* [Data shown]
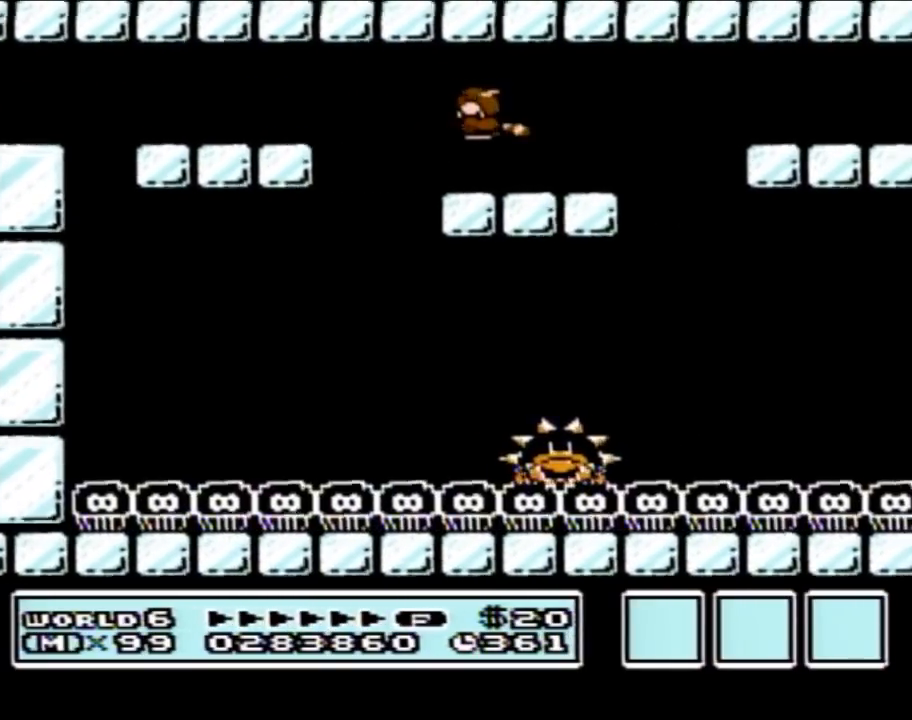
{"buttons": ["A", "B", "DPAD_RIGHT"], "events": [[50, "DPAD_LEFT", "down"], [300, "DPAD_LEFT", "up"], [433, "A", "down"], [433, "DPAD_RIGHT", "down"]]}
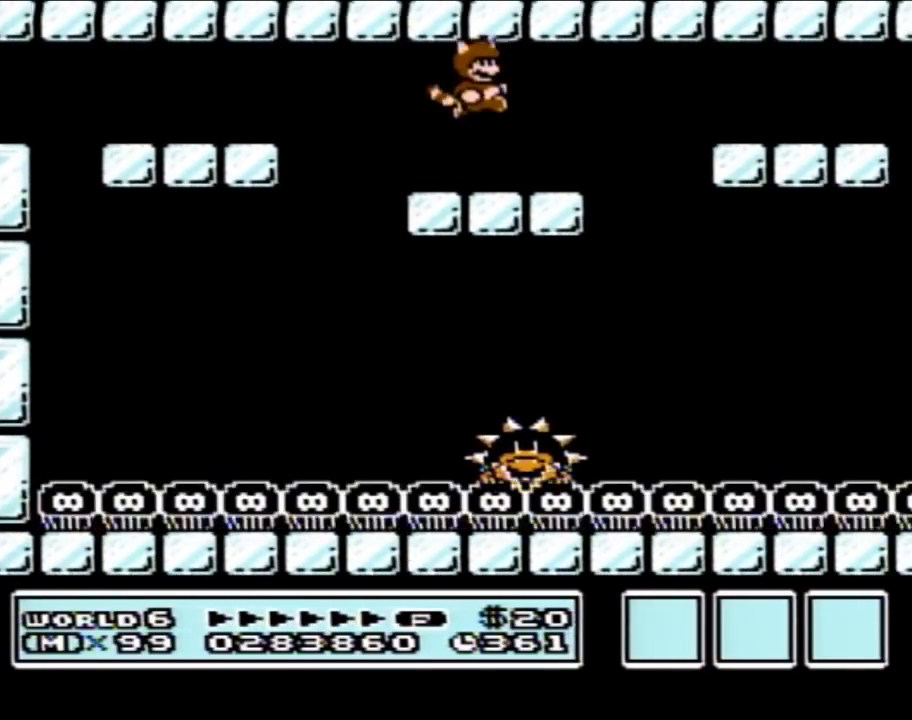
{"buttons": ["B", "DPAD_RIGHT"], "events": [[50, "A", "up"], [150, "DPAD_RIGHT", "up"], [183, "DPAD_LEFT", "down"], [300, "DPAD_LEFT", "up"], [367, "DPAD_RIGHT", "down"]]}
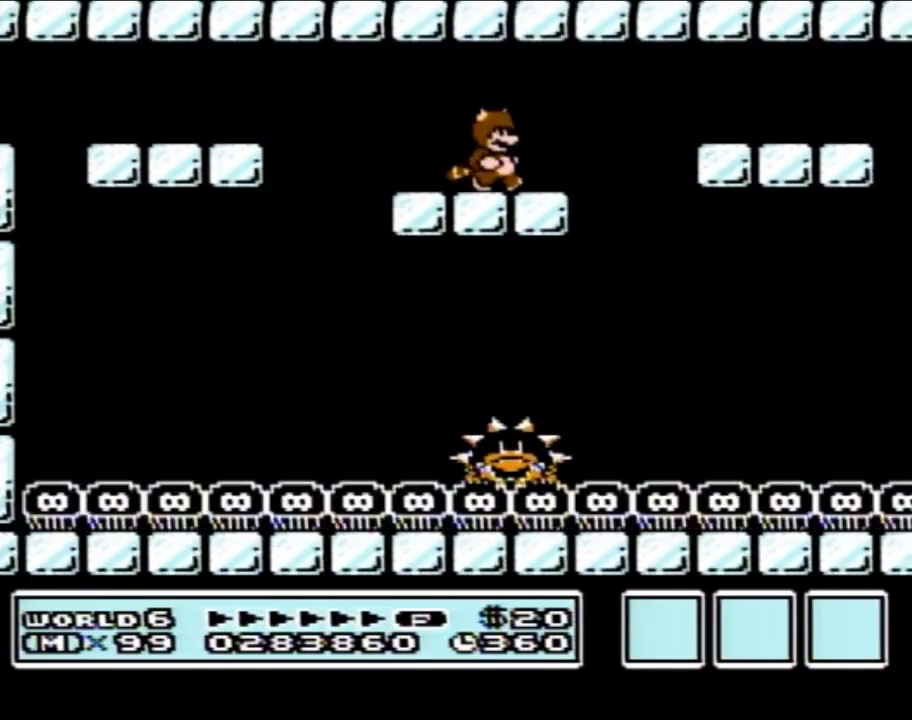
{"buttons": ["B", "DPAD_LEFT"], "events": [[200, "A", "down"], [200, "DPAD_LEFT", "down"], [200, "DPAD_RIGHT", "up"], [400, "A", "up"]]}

* [Task goal] Quote everything in the listing above exactly; pictures are the only thing to omit.

* [Output for this exercise]
{"buttons": ["A", "B", "DPAD_RIGHT"], "events": [[50, "DPAD_LEFT", "down"], [300, "DPAD_LEFT", "up"], [433, "A", "down"], [433, "DPAD_RIGHT", "down"]]}
{"buttons": ["B", "DPAD_RIGHT"], "events": [[50, "A", "up"], [150, "DPAD_RIGHT", "up"], [183, "DPAD_LEFT", "down"], [300, "DPAD_LEFT", "up"], [367, "DPAD_RIGHT", "down"]]}
{"buttons": ["B", "DPAD_LEFT"], "events": [[200, "A", "down"], [200, "DPAD_LEFT", "down"], [200, "DPAD_RIGHT", "up"], [400, "A", "up"]]}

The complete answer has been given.